Nel concerto del 14 febbraio, presenterete uno dei vostri due inediti, "Sommar". Di cosa parla?
«Il titolo - racconta Nicolas - vuole trasportare l’ascoltatore in paesaggi europei, grazie alla parola svedese “Sommar”, che significa “estate”. Sommar è un brano atipico rispetto alle precedenti uscite di HAARA, dal momento che il testo è stato messo al centro dell’attenzione, molto più che nelle precedenti uscite della band. Per chi non la conosceva - anticipa il batterista - si potrà sentire il suono della fujara, un flauto cecoslovacco usato dai pastori, con la particolarità di essere uno strumento armonico. Oltre alla fujara si potrà sentire il flauto traverso, suonato da Elisabetta Albert. Malgrado il titolo suggerisca l’estate - spiega - il brano vuole portare l’ascoltatore nel cuore dell’autunno, con quella bella luce bassa nell’arco di tutta la giornata. Il testo narra di una protagonista che vede sfiorire l’estate con l’arrivo dell’autunno, e si ripete i detti popolari trasmessole dagli anziani: quei detti salva-vita (“Stai al caldo, mantieni la stufa accesa”) provenienti da tempi in cui in Europa l’inverno, annunciato dall’autunno, aveva un significato diverso perché ben più difficile da superare rispetto a oggi. Sebbene oggi in Europa l’autunno abbia perso gran parte della propria aura cupa - osserva - rimangono intatte la sensazione di “stagione morta” e la luce del sole, bassa e malinconica. Si tratta di un brano che parla del “mal d’autunno”, quella strana malinconia che colpisce molte persone in questa stagione, e una lettera d’amore all’estate. Allo stesso tempo - rileva - il testo di Sommar può essere interpretato come una canzone romantica, in cui vi è una protagonista che mantiene acceso il fuoco della speranza, mentre aspetta che il ritorno della persona amata».

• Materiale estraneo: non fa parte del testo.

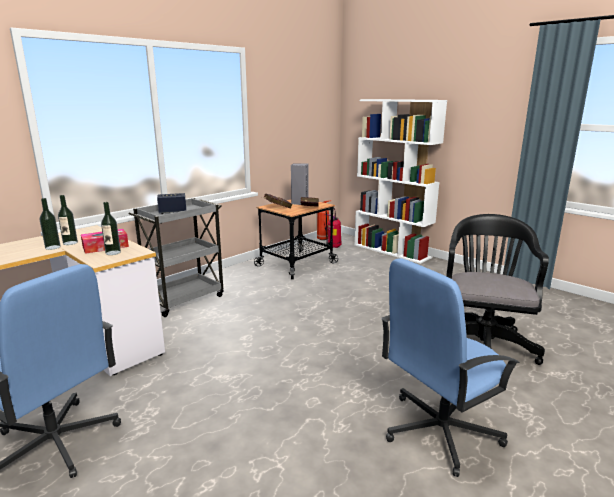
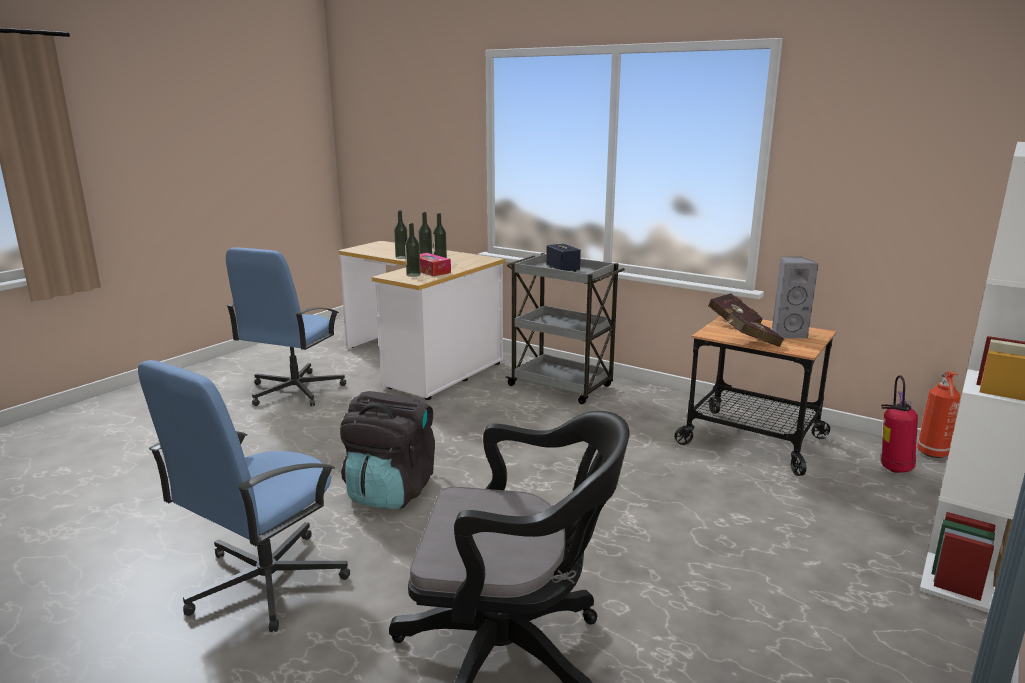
camera: 80 degrees right, 0 degrees up
(23, 255) = (402, 257): none -> bottle
(320, 375) = (390, 491): none -> black backpack
(439, 431) = (265, 582): blue office chair -> blue office chair turned 105 degrees counterclockwise

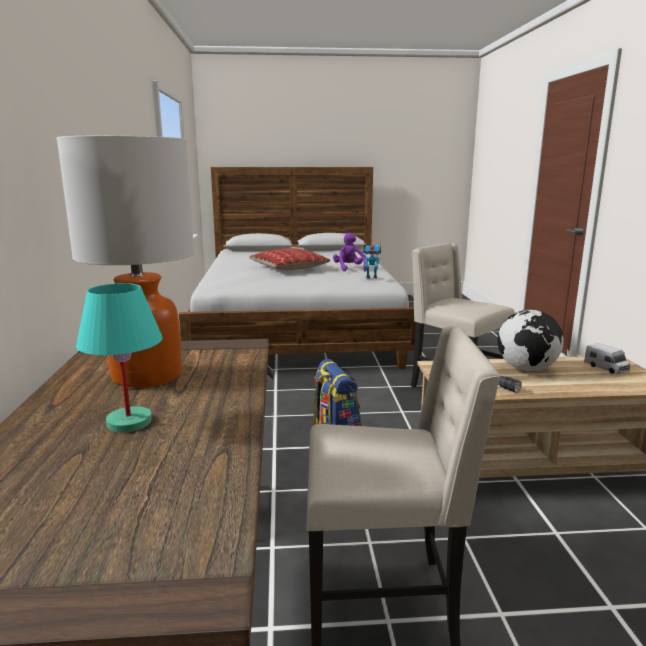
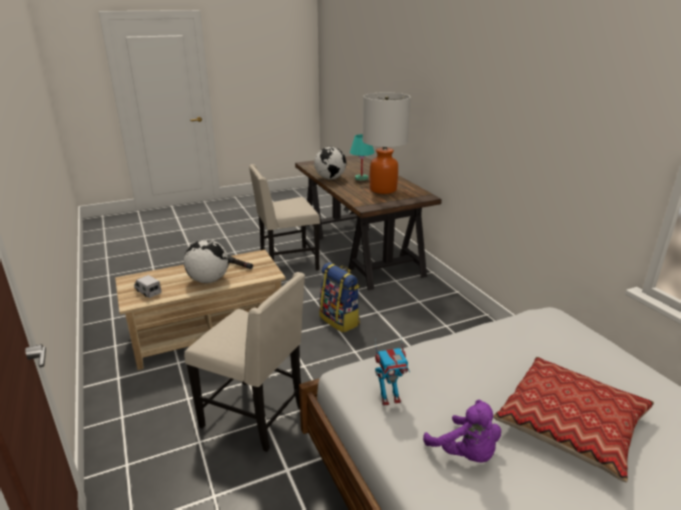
camera: 160 degrees right, 10 degrees up
(217, 438) = (330, 178): none -> globe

Poi c'è Anubis, l'altro singolo.
«Il titolo del brano è un evidente riferimento ad Anubi, la divinità sciacallo che tutti conosciamo, legata in modo importante alla morte e al suo culto nell’antica civiltà egizia - spiega Nicolas - il brano si sviluppa su di una poliritmia di sei ottavi e tre quarti, in una fitta foresta percussiva. La tensione si crea sin da inizio brano, in un susseguirsi di momenti che raggiungono l’apice sulle note di chitarroni elettrici dal retrogusto metal. I synth che sentirete in Anubis sono tanti - argomenta - perché suonati a sei mani, da Luca Sormani, Alessandra Dotta De Vittorio (Los 3 Saltos) e Flavio Calaon (già presente nel precedente singolo di HAARA, “Planetae Vivi”). Nel brano di HAARA, viene raccontato il leggendario rituale funebre in cui Anubi ha ruolo di giudice: la bilancia, la piuma e la pesa del cuore. A inizio brano il / la protagonista è ancora in vita e si trova nel mezzo di una non specificata battaglia, quando all’improvviso riceve il colpo mortale. È così che dalla battaglia ci spostiamo nel personale momento della resa dei conti in cui il / la protagonista ha a disposizione qualche istante per ripensare alle proprie azioni compiute in vita, prima che Anubis confronti il peso del suo cuore con quello di una piuma. Il / la protagonista sa che molto probabilmente la pesa finirà male per lui / lei, e che quindi il suo cuore verrà dato in pasto ad Ammit, una creatura mostruosa con il compito di distruggere le anime corrotte. Alla fine del brano, infatti, viene presentato Ammit in tutta la sua mostruosità, ma in un momento di distrazione di Anubi la nostra anima dannata riesce dileguarsi, sfuggendo infine al proprio destino. Il testo - evidenzia il batterista - è per la maggior parte del tempo assente, lasciando spazio a interpretazioni vocali libere e un particolare lavoro di ricerca sonora tra synth, percussioni, chitarre di vario genere e un ruolo chiave per il basso elettrico».